Jens-Holger Kirchner, der Stadtrat von Pankow, klingt ein bisschen verzweifelt, wenn er sagt: „Die Sache mit dem Knaack, das ist so ein klassisches Beispiel hier in Prenzlauer Berg für die Radikalisierung der Partikularinteressen. Es wird schneller und mehr prozessiert. Jeder versucht, seinen idealen Lebensplan umzusetzen, auf Teufel komm raus. Das ist der Tod jeder Stadt". Und er sagt auch: „Wenn ich mir für 350.000 Euro eine Wohnung kaufe, dann stelle ich womöglich solche Riesenansprüche an mich selbst und die neue Umgebung, an das Lebensgefühl, dass die Gelassenheit mir selbst und anderen gegenüber verloren geht." Matthias Harnoß, der seit 1995 für den Knaack Klub arbeitet, sagt, dass früher die Nachbarn selbst sauer auf der Matte standen und sich beschwerten, dann konnte man miteinander reden. Heute werde sofort die Polizei gerufen.

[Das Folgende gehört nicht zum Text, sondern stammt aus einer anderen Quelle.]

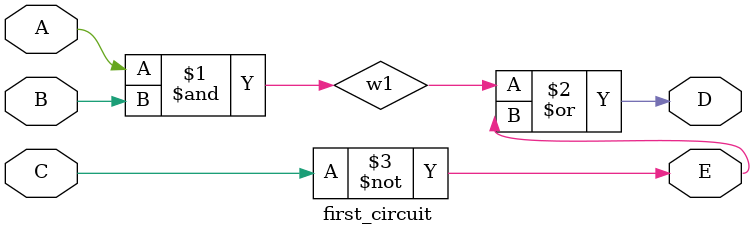
<source format=v>
module	first_circuit(A, B, C, D, E);
  output  D, E;
  input	A, B, C;
  wire	w1;
	and		G1(w1, A, B);
	not		G2(E, C);
	or		G3(D, w1, E);
endmodule


</source>
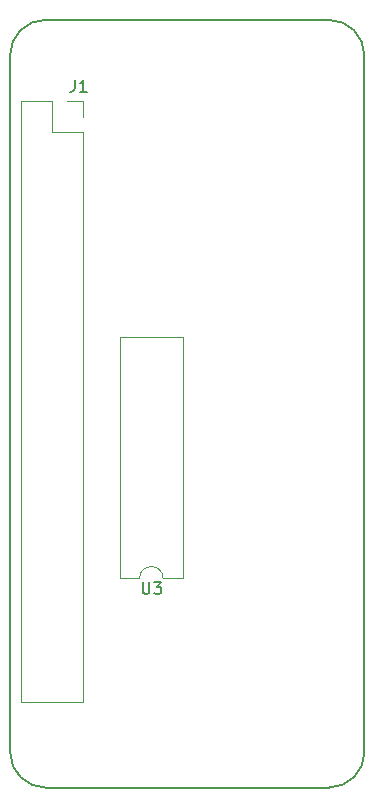
<source format=gbr>
%TF.GenerationSoftware,KiCad,Pcbnew,8.0.8*%
%TF.CreationDate,2025-02-21T13:51:55-05:00*%
%TF.ProjectId,TPI_v1,5450495f-7631-42e6-9b69-6361645f7063,rev?*%
%TF.SameCoordinates,Original*%
%TF.FileFunction,Legend,Top*%
%TF.FilePolarity,Positive*%
%FSLAX46Y46*%
G04 Gerber Fmt 4.6, Leading zero omitted, Abs format (unit mm)*
G04 Created by KiCad (PCBNEW 8.0.8) date 2025-02-21 13:51:55*
%MOMM*%
%LPD*%
G01*
G04 APERTURE LIST*
%ADD10C,0.150000*%
%ADD11C,0.120000*%
%TA.AperFunction,Profile*%
%ADD12C,0.200000*%
%TD*%
G04 APERTURE END LIST*
D10*
X149983266Y-54595019D02*
X149983266Y-55309304D01*
X149983266Y-55309304D02*
X149935647Y-55452161D01*
X149935647Y-55452161D02*
X149840409Y-55547400D01*
X149840409Y-55547400D02*
X149697552Y-55595019D01*
X149697552Y-55595019D02*
X149602314Y-55595019D01*
X150983266Y-55595019D02*
X150411838Y-55595019D01*
X150697552Y-55595019D02*
X150697552Y-54595019D01*
X150697552Y-54595019D02*
X150602314Y-54737876D01*
X150602314Y-54737876D02*
X150507076Y-54833114D01*
X150507076Y-54833114D02*
X150411838Y-54880733D01*
X155716895Y-97099619D02*
X155716895Y-97909142D01*
X155716895Y-97909142D02*
X155764514Y-98004380D01*
X155764514Y-98004380D02*
X155812133Y-98052000D01*
X155812133Y-98052000D02*
X155907371Y-98099619D01*
X155907371Y-98099619D02*
X156097847Y-98099619D01*
X156097847Y-98099619D02*
X156193085Y-98052000D01*
X156193085Y-98052000D02*
X156240704Y-98004380D01*
X156240704Y-98004380D02*
X156288323Y-97909142D01*
X156288323Y-97909142D02*
X156288323Y-97099619D01*
X156669276Y-97099619D02*
X157288323Y-97099619D01*
X157288323Y-97099619D02*
X156954990Y-97480571D01*
X156954990Y-97480571D02*
X157097847Y-97480571D01*
X157097847Y-97480571D02*
X157193085Y-97528190D01*
X157193085Y-97528190D02*
X157240704Y-97575809D01*
X157240704Y-97575809D02*
X157288323Y-97671047D01*
X157288323Y-97671047D02*
X157288323Y-97909142D01*
X157288323Y-97909142D02*
X157240704Y-98004380D01*
X157240704Y-98004380D02*
X157193085Y-98052000D01*
X157193085Y-98052000D02*
X157097847Y-98099619D01*
X157097847Y-98099619D02*
X156812133Y-98099619D01*
X156812133Y-98099619D02*
X156716895Y-98052000D01*
X156716895Y-98052000D02*
X156669276Y-98004380D01*
D11*
%TO.C,J1*%
X145439800Y-56375600D02*
X145439800Y-107295600D01*
X148039800Y-56375600D02*
X145439800Y-56375600D01*
X148039800Y-58975600D02*
X148039800Y-56375600D01*
X150639800Y-56375600D02*
X149309800Y-56375600D01*
X150639800Y-57705600D02*
X150639800Y-56375600D01*
X150639800Y-58975600D02*
X148039800Y-58975600D01*
X150639800Y-58975600D02*
X150639800Y-107295600D01*
X150639800Y-107295600D02*
X145439800Y-107295600D01*
%TO.C,U3*%
X153803400Y-76350400D02*
X153803400Y-96790400D01*
X153803400Y-96790400D02*
X155453400Y-96790400D01*
X157453400Y-96790400D02*
X159103400Y-96790400D01*
X159103400Y-76350400D02*
X153803400Y-76350400D01*
X159103400Y-96790400D02*
X159103400Y-76350400D01*
X155453400Y-96790400D02*
G75*
G02*
X157453400Y-96790400I1000000J0D01*
G01*
%TD*%
D12*
X174500000Y-52500000D02*
X174500000Y-111500000D01*
X171500000Y-114500000D02*
X147500000Y-114500000D01*
X144500000Y-111500000D02*
X144500000Y-52500000D01*
X144500000Y-52500000D02*
G75*
G02*
X147500000Y-49500000I3000000J0D01*
G01*
X171500000Y-49500000D02*
G75*
G02*
X174500000Y-52500000I0J-3000000D01*
G01*
X174500000Y-111500000D02*
G75*
G02*
X171500000Y-114500000I-3000000J0D01*
G01*
X147500000Y-114500000D02*
G75*
G02*
X144500000Y-111500000I0J3000000D01*
G01*
X147500000Y-49500000D02*
X171500000Y-49500000D01*
M02*

</source>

Goethe, natürlich, hat mal was Passendes zum Thema geschrieben, nämlich in den „Wanderjahren": Wer sich den Gesetzen nicht fügen lernt, muss die Gegend verlassen, wo sie gelten. Matthias Harnoß hat sich Anfang Oktober nochmal mit dem Stadtrat Kirchner getroffen, um über die Zukunft zu sprechen. Kirchner will den Knaack Klub unbedingt erhalten. In dem Gespräch ging es aber nicht mehr darum, wie man sich mit den Anwohnern vielleicht doch noch einigen könnte. Sondern darum, an welche Orte in Prenzlauer Berg der Knaack Klub umziehen könnte.